Check this too: Note also, from point (iv) above, that this theft of purchasing power is the equivalent of a tax on every member of the population. So, although the debt is owed by the signatory to the promise, the Governor of the Bank of England, not by you, it is you, and everyone else, who finish up paying it in the end!
This is one of the oldest “con tricks” in the world. Every act of government that devalues the currency is, by definition, a theft of purchasing power and therefore has exactly the same effect as a tax – levied by sleight of hand, not statute. I repeat: that reward you received for hole-digging/filling is counterfeit!]
Question: Do you suppose that Keynes’s crude “digging & filling” proposal is any different, in principle or effect, from the following government practice: (i) instructing the Treasury to print IOUs (called “government bonds”); (ii) arranging for its banking arm, the Bank of England, to buy those bonds out of its unlimited overdraft facility with the Treasury; and (iii) instructing the Bank to flood the financial institutions with the ill-gotten proceeds of this grotesque monetary distortion?
Answer: Yes. There is one small difference: instead of describing this action as the counterfeit it surely is, the Treasury has given it the grandiose title of “quantitative easing”, which suggests that, even if not rocket science, it is something really clever that will save us from dips in the “economic cycle” that threaten to engulf us.
But what they themselves don’t recognise is that these mad practices, all carried out in the name of “stimulating the economy into growth mode”, are a repeat of the very actions that brought on the last credit crisis. You have heard this phrase: “This time it’s different”. Bear in mind that a lunatic is someone who does the same thing, but expects a different result!
The above is a classic description of short-termism that backfires. Yet there is hardly a central bank anywhere that has not made a devil’s pact with its own treasury to create debt out of thin air, then “monetise” it into circulation and swamp the financial markets with it.
Although the USA and the UK are no longer actively pursuing it, the European Central Bank (ECB), charged by the European Commission to bail out any member of the EU that reneges on its debt repayments, is even now printing away at the rate of 50 billion euros per month! The ECB is awash with euros just waiting to be funnelled into the rescue of some profligate south European state. Just last week the EC announced plans for a multi-billion facility to grant interest-free loans to member states in crisis due to “external shocks”. The inflationary consequences hardly bear thinking about.
As Henry Ford put it: “It is as well that the people of the nation do not understand our banking and monetary system for, if they did, I believe there would be a revolution before tomorrow morning!”
[“Fractional reserve banking” is another grand euphemism for counterfeit, yet it draws far less attention than the more blatant forms of monetary expansion like “quantitative easing”. This is probably because it has been going on for so long that it has become an unquestioned banking norm. It relies on the fact that depositors are unlikely to act in concert when it comes to taking their money out of their bank, and so the bank can safely keep only a small proportion of your money to allow for withdrawals, and lend out the rest.

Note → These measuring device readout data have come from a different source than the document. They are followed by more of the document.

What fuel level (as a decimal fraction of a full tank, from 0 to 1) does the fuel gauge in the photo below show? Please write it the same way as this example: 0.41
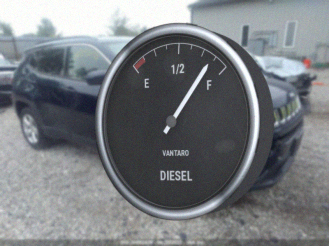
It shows 0.875
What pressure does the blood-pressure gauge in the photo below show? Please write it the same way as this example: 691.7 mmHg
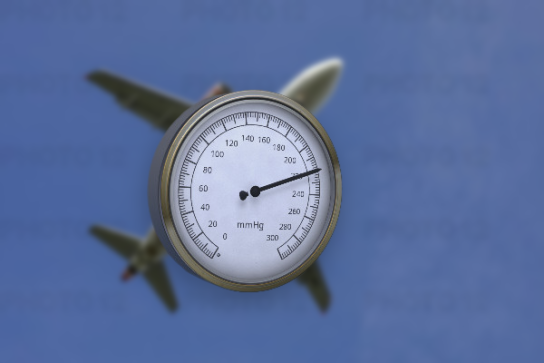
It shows 220 mmHg
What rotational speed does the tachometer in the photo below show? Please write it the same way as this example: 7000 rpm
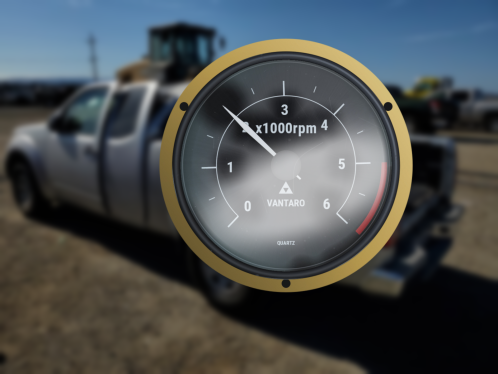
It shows 2000 rpm
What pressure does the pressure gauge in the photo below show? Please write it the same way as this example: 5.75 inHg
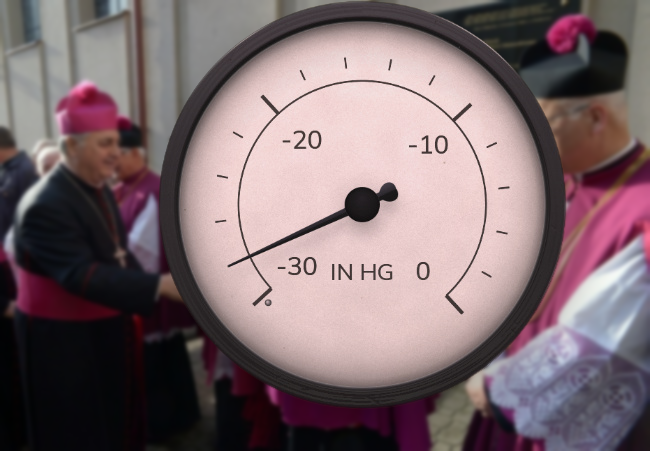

Control over the entire monetary system is entrusted to the perpetrators of this scam. Under fractional reserve banking only a small percentage of deposits is held in reserves. The rest is lent out at double the rate of interest. But note: those loans will, in turn, be deposited somewhere and the process repeated, creating yet another tranche of money that represents nothing but the thin air from which it was conjured.]